Stored data
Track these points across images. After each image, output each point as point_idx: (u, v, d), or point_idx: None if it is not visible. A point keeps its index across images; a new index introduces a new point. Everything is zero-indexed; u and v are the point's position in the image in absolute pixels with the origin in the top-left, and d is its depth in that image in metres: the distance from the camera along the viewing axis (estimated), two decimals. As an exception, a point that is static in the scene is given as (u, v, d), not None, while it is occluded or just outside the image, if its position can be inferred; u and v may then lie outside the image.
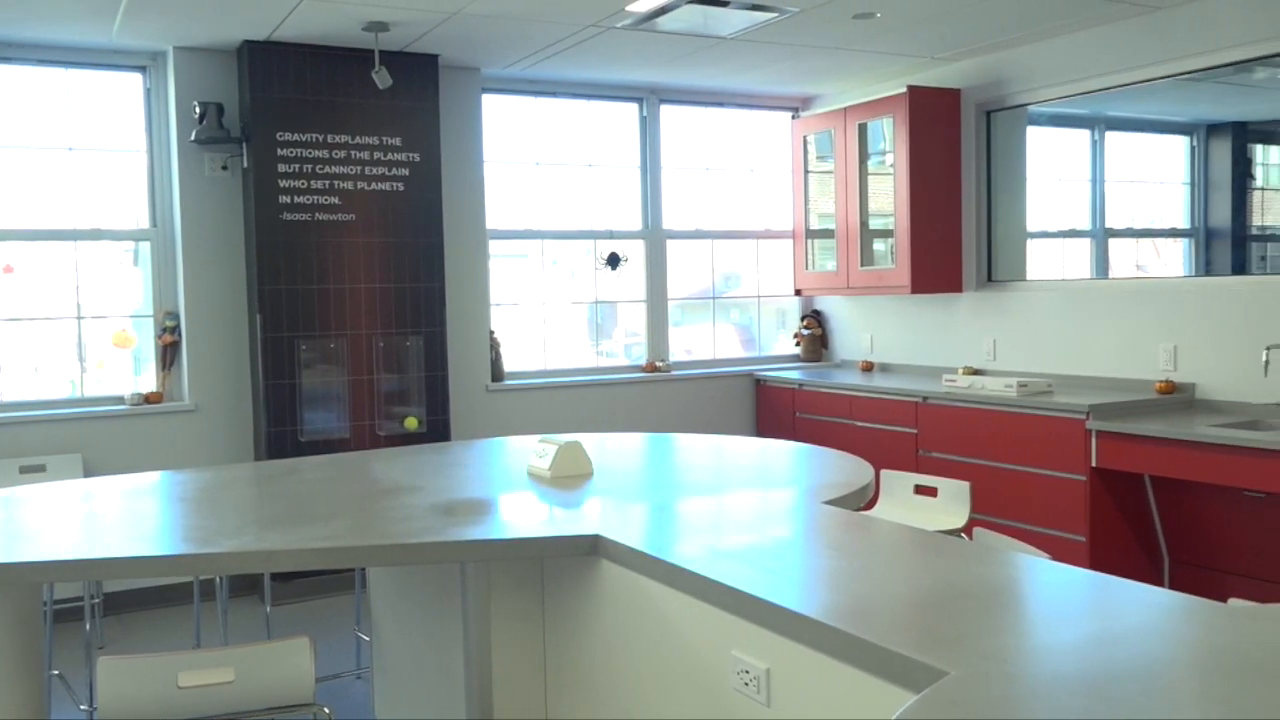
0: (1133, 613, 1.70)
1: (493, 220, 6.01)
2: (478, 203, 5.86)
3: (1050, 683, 1.43)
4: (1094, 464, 4.51)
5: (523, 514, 2.66)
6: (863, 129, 6.15)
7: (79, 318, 5.23)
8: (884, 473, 3.66)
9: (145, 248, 5.34)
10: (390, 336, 5.36)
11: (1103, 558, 4.53)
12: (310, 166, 5.14)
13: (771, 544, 2.22)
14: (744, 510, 2.61)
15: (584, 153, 6.34)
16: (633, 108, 6.45)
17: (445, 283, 5.53)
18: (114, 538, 2.44)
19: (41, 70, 5.11)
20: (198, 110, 5.10)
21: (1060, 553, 4.46)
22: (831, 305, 6.94)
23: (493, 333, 5.99)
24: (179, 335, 5.29)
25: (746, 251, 6.91)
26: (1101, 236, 5.40)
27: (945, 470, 5.07)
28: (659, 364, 6.47)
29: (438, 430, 5.45)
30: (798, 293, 6.82)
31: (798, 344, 6.99)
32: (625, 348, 6.63)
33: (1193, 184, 4.95)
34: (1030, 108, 5.57)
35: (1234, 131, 4.84)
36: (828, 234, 6.51)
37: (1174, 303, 4.86)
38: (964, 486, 3.43)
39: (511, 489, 2.95)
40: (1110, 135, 5.38)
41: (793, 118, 6.80)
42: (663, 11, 4.64)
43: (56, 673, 3.96)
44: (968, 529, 3.29)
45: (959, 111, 5.87)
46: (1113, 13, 4.84)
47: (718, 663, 1.97)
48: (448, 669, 2.78)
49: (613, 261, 6.28)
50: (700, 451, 3.58)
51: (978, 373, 5.71)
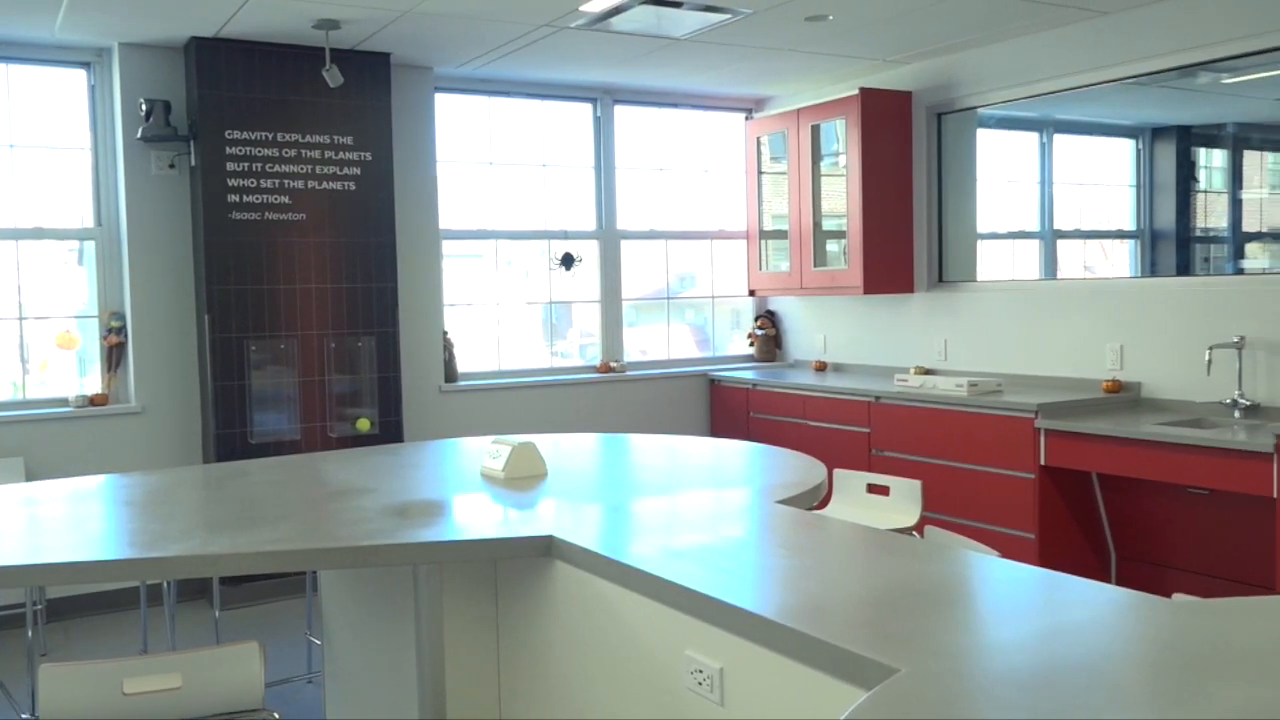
0: (1080, 609, 1.73)
1: (446, 220, 5.97)
2: (431, 203, 5.82)
3: (998, 678, 1.44)
4: (1043, 462, 4.57)
5: (476, 515, 2.65)
6: (815, 130, 6.19)
7: (21, 318, 5.12)
8: (837, 472, 3.68)
9: (90, 247, 5.24)
10: (342, 337, 5.31)
11: (1051, 555, 4.59)
12: (260, 165, 5.08)
13: (725, 544, 2.23)
14: (697, 510, 2.61)
15: (538, 153, 6.32)
16: (587, 108, 6.44)
17: (398, 283, 5.49)
18: (57, 542, 2.39)
19: (-18, 65, 5.01)
20: (144, 108, 5.02)
21: (1010, 550, 4.52)
22: (785, 305, 6.98)
23: (446, 333, 5.96)
24: (125, 336, 5.20)
25: (701, 252, 6.93)
26: (1050, 238, 5.48)
27: (897, 469, 5.12)
28: (613, 364, 6.47)
29: (390, 432, 5.41)
30: (752, 293, 6.84)
31: (752, 344, 7.02)
32: (580, 348, 6.62)
33: (1138, 186, 5.03)
34: (980, 110, 5.64)
35: (1178, 135, 4.93)
36: (781, 235, 6.54)
37: (1120, 303, 4.94)
38: (915, 485, 3.46)
39: (465, 490, 2.93)
40: (1059, 138, 5.46)
41: (746, 119, 6.83)
42: (616, 12, 4.64)
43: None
44: (919, 527, 3.32)
45: (910, 113, 5.92)
46: (1060, 17, 4.91)
47: (671, 662, 1.97)
48: (400, 672, 2.75)
49: (567, 262, 6.26)
50: (654, 452, 3.58)
51: (929, 372, 5.77)
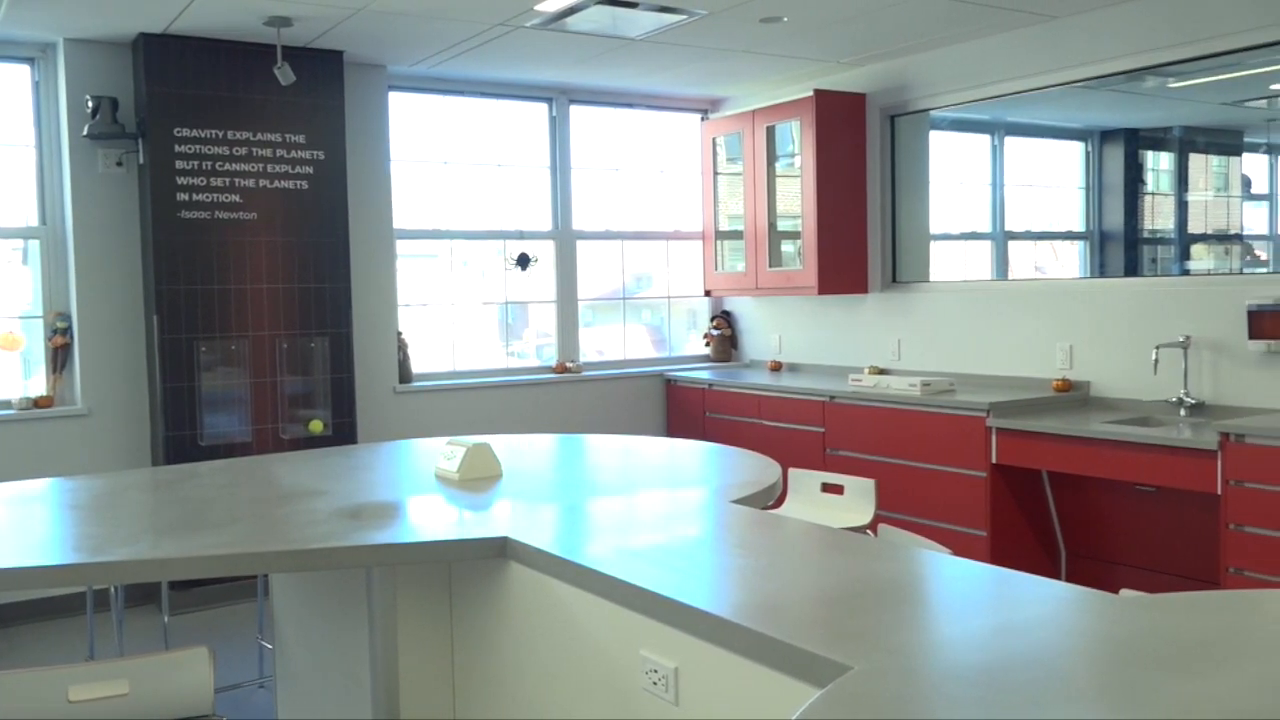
0: (1030, 605, 1.75)
1: (400, 220, 5.93)
2: (385, 202, 5.77)
3: (949, 674, 1.46)
4: (994, 460, 4.62)
5: (430, 517, 2.63)
6: (770, 131, 6.21)
7: (-37, 319, 5.02)
8: (791, 471, 3.70)
9: (34, 245, 5.14)
10: (294, 338, 5.25)
11: (1002, 552, 4.65)
12: (210, 163, 5.01)
13: (680, 543, 2.23)
14: (653, 510, 2.61)
15: (494, 152, 6.29)
16: (542, 108, 6.43)
17: (351, 283, 5.43)
18: (0, 547, 2.34)
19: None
20: (91, 104, 4.93)
21: (962, 548, 4.56)
22: (741, 306, 7.00)
23: (400, 334, 5.91)
24: (71, 337, 5.10)
25: (657, 252, 6.93)
26: (1001, 239, 5.54)
27: (852, 468, 5.15)
28: (569, 365, 6.45)
29: (344, 433, 5.36)
30: (707, 293, 6.86)
31: (707, 344, 7.04)
32: (536, 349, 6.60)
33: (1088, 188, 5.11)
34: (933, 112, 5.70)
35: (1126, 138, 5.01)
36: (737, 235, 6.56)
37: (1070, 303, 5.01)
38: (869, 484, 3.49)
39: (419, 492, 2.91)
40: (1010, 140, 5.53)
41: (702, 120, 6.85)
42: (572, 11, 4.63)
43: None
44: (873, 526, 3.35)
45: (864, 115, 5.97)
46: (1011, 21, 4.98)
47: (626, 662, 1.97)
48: (353, 675, 2.73)
49: (522, 262, 6.24)
50: (610, 452, 3.58)
51: (883, 372, 5.81)
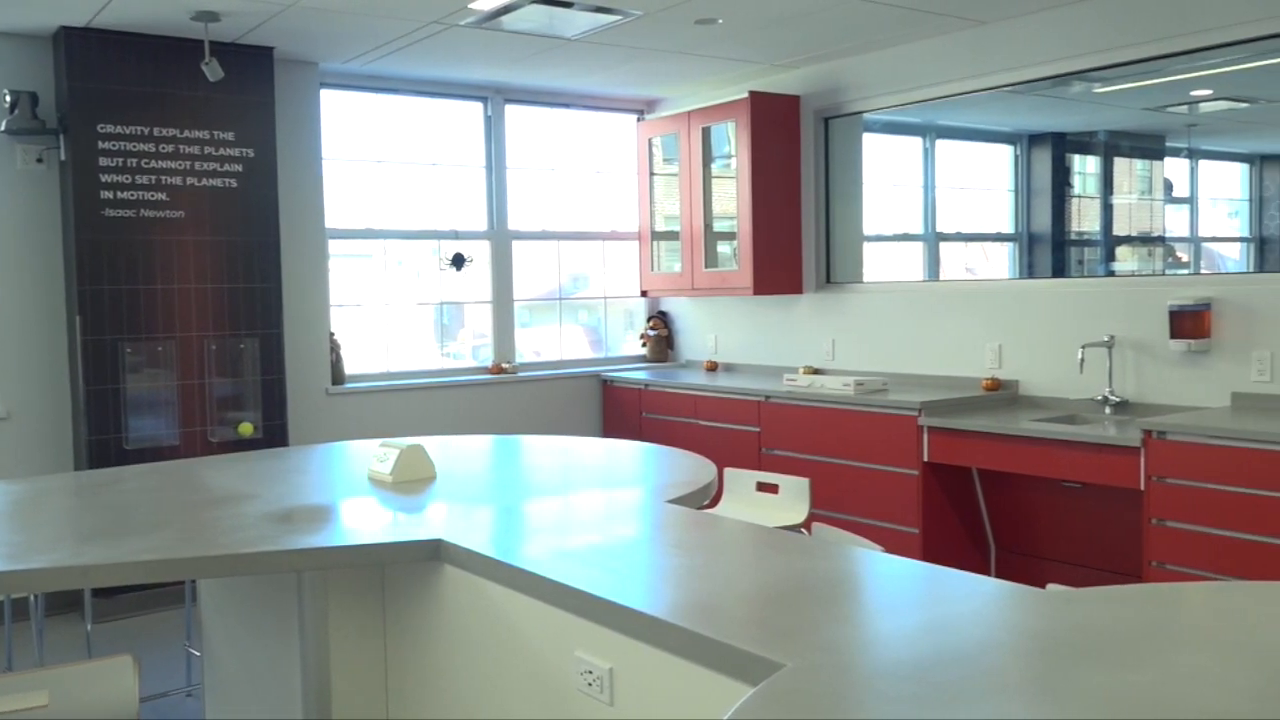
0: (960, 601, 1.77)
1: (333, 219, 5.85)
2: (316, 201, 5.69)
3: (881, 670, 1.47)
4: (926, 459, 4.69)
5: (363, 520, 2.60)
6: (706, 133, 6.24)
7: (-126, 320, 4.84)
8: (727, 471, 3.72)
9: (-49, 245, 4.99)
10: (224, 339, 5.15)
11: (934, 548, 4.71)
12: (135, 161, 4.89)
13: (615, 544, 2.23)
14: (588, 511, 2.61)
15: (428, 152, 6.24)
16: (477, 107, 6.38)
17: (283, 283, 5.35)
18: (-89, 556, 2.26)
19: None
20: (9, 99, 4.80)
21: (895, 545, 4.63)
22: (677, 306, 7.02)
23: (333, 334, 5.83)
24: (-11, 338, 4.96)
25: (593, 253, 6.92)
26: (933, 240, 5.63)
27: (787, 467, 5.19)
28: (505, 365, 6.42)
29: (274, 436, 5.27)
30: (644, 294, 6.87)
31: (644, 344, 7.05)
32: (472, 349, 6.55)
33: (1017, 191, 5.20)
34: (865, 115, 5.76)
35: (1053, 142, 5.11)
36: (673, 236, 6.58)
37: (999, 304, 5.10)
38: (804, 483, 3.51)
39: (351, 495, 2.87)
40: (941, 143, 5.61)
41: (638, 120, 6.85)
42: (507, 10, 4.60)
43: None
44: (808, 524, 3.37)
45: (799, 117, 6.02)
46: (942, 26, 5.05)
47: (561, 663, 1.96)
48: (284, 681, 2.68)
49: (457, 262, 6.19)
50: (546, 453, 3.57)
51: (818, 372, 5.87)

EXERCISE OBJECTIVE ::
Only the pictures are to be omitted; the records above must otherwise be reproduced exactly.

FINISHED TASK ::
Track these points across images. After each image, output each point as point_idx: (u, v, d), or point_idx: None if it is not visible. A point keeps its index across images; a new index introduces a new point. Everything is zero-indexed; u and v are the point's position in the image in absolute pixels with the origin in the top-left, and d is its depth in that image in metres: the distance from the camera along the viewing axis (estimated), two decimals. As an exception, a point that is static in the scene is given as (u, v, d), not None, while it is occluded or just outside the image, if its position can be inferred; u and v may then lie outside the image.
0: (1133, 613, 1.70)
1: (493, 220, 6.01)
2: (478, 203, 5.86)
3: (1050, 683, 1.43)
4: (1094, 464, 4.51)
5: (523, 514, 2.66)
6: (863, 129, 6.15)
7: (79, 318, 5.23)
8: (884, 473, 3.66)
9: (145, 248, 5.34)
10: (390, 336, 5.36)
11: (1103, 558, 4.53)
12: (310, 166, 5.14)
13: (771, 544, 2.22)
14: (744, 510, 2.61)
15: (584, 153, 6.34)
16: (633, 108, 6.45)
17: (445, 283, 5.53)
18: (114, 538, 2.44)
19: (41, 70, 5.11)
20: (198, 110, 5.10)
21: (1060, 553, 4.46)
22: (831, 305, 6.94)
23: (493, 333, 5.99)
24: (179, 335, 5.29)
25: (746, 251, 6.91)
26: (1101, 236, 5.40)
27: (945, 470, 5.07)
28: (659, 364, 6.47)
29: (438, 430, 5.45)
30: (798, 293, 6.82)
31: (798, 344, 6.99)
32: (625, 348, 6.63)
33: (1193, 184, 4.95)
34: (1030, 108, 5.57)
35: (1234, 131, 4.84)
36: (828, 234, 6.51)
37: (1174, 303, 4.86)
38: (964, 486, 3.43)
39: (511, 489, 2.95)
40: (1110, 135, 5.38)
41: (793, 118, 6.80)
42: (663, 11, 4.64)
43: (56, 673, 3.96)
44: (968, 529, 3.29)
45: (959, 111, 5.87)
46: (1113, 13, 4.84)
47: (718, 663, 1.97)
48: (448, 669, 2.78)
49: (613, 261, 6.28)
50: (700, 451, 3.58)
51: (978, 373, 5.71)
0: (1080, 609, 1.73)
1: (446, 220, 5.97)
2: (431, 203, 5.82)
3: (998, 678, 1.44)
4: (1043, 462, 4.57)
5: (476, 515, 2.65)
6: (815, 130, 6.19)
7: (21, 318, 5.12)
8: (837, 472, 3.68)
9: (90, 247, 5.24)
10: (342, 337, 5.31)
11: (1051, 555, 4.59)
12: (260, 165, 5.08)
13: (725, 544, 2.23)
14: (697, 510, 2.61)
15: (538, 153, 6.32)
16: (587, 108, 6.44)
17: (398, 283, 5.49)
18: (57, 542, 2.39)
19: (-18, 65, 5.01)
20: (144, 108, 5.02)
21: (1010, 550, 4.52)
22: (785, 305, 6.98)
23: (446, 333, 5.96)
24: (125, 336, 5.20)
25: (701, 252, 6.93)
26: (1050, 238, 5.48)
27: (897, 469, 5.12)
28: (613, 364, 6.47)
29: (390, 432, 5.41)
30: (752, 293, 6.84)
31: (752, 344, 7.02)
32: (580, 348, 6.62)
33: (1138, 186, 5.03)
34: (980, 110, 5.64)
35: (1178, 135, 4.93)
36: (781, 235, 6.54)
37: (1120, 303, 4.94)
38: (915, 485, 3.46)
39: (465, 490, 2.93)
40: (1059, 138, 5.46)
41: (746, 119, 6.83)
42: (616, 12, 4.64)
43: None
44: (919, 527, 3.32)
45: (910, 113, 5.92)
46: (1060, 17, 4.91)
47: (671, 662, 1.97)
48: (400, 672, 2.75)
49: (567, 262, 6.26)
50: (654, 452, 3.58)
51: (929, 372, 5.77)
0: (1030, 605, 1.75)
1: (400, 220, 5.93)
2: (385, 202, 5.77)
3: (949, 674, 1.46)
4: (994, 460, 4.62)
5: (430, 517, 2.63)
6: (770, 131, 6.21)
7: (-37, 319, 5.02)
8: (791, 471, 3.70)
9: (34, 245, 5.14)
10: (294, 338, 5.25)
11: (1002, 552, 4.65)
12: (210, 163, 5.01)
13: (680, 543, 2.23)
14: (653, 510, 2.61)
15: (494, 152, 6.29)
16: (542, 108, 6.43)
17: (351, 283, 5.43)
18: (0, 547, 2.34)
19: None
20: (91, 104, 4.93)
21: (962, 548, 4.56)
22: (741, 306, 7.00)
23: (400, 334, 5.91)
24: (71, 337, 5.10)
25: (657, 252, 6.93)
26: (1001, 239, 5.54)
27: (852, 468, 5.15)
28: (569, 365, 6.45)
29: (344, 433, 5.36)
30: (707, 293, 6.86)
31: (707, 344, 7.04)
32: (536, 349, 6.60)
33: (1088, 188, 5.11)
34: (933, 112, 5.70)
35: (1126, 138, 5.01)
36: (737, 235, 6.56)
37: (1070, 303, 5.01)
38: (869, 484, 3.49)
39: (419, 492, 2.91)
40: (1010, 140, 5.53)
41: (702, 120, 6.85)
42: (572, 11, 4.63)
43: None
44: (873, 526, 3.35)
45: (864, 115, 5.97)
46: (1011, 21, 4.98)
47: (626, 662, 1.97)
48: (353, 675, 2.73)
49: (522, 262, 6.24)
50: (610, 452, 3.58)
51: (883, 372, 5.81)
0: (960, 601, 1.77)
1: (333, 219, 5.85)
2: (316, 201, 5.69)
3: (881, 670, 1.47)
4: (926, 459, 4.69)
5: (363, 520, 2.60)
6: (706, 133, 6.24)
7: (-126, 320, 4.84)
8: (727, 471, 3.72)
9: (-49, 245, 4.99)
10: (224, 339, 5.15)
11: (934, 548, 4.71)
12: (135, 161, 4.89)
13: (615, 544, 2.23)
14: (588, 511, 2.61)
15: (428, 152, 6.24)
16: (477, 107, 6.38)
17: (283, 283, 5.35)
18: (-89, 556, 2.26)
19: None
20: (9, 99, 4.80)
21: (895, 545, 4.63)
22: (677, 306, 7.02)
23: (333, 334, 5.83)
24: (-11, 338, 4.96)
25: (593, 253, 6.92)
26: (933, 240, 5.63)
27: (787, 467, 5.19)
28: (505, 365, 6.42)
29: (274, 436, 5.27)
30: (644, 294, 6.87)
31: (644, 344, 7.05)
32: (472, 349, 6.55)
33: (1017, 191, 5.20)
34: (865, 115, 5.76)
35: (1053, 142, 5.11)
36: (673, 236, 6.58)
37: (999, 304, 5.10)
38: (804, 483, 3.51)
39: (351, 495, 2.87)
40: (941, 143, 5.61)
41: (638, 120, 6.85)
42: (507, 10, 4.60)
43: None
44: (808, 524, 3.37)
45: (799, 117, 6.02)
46: (942, 26, 5.05)
47: (561, 663, 1.96)
48: (284, 681, 2.68)
49: (457, 262, 6.19)
50: (546, 453, 3.57)
51: (818, 372, 5.87)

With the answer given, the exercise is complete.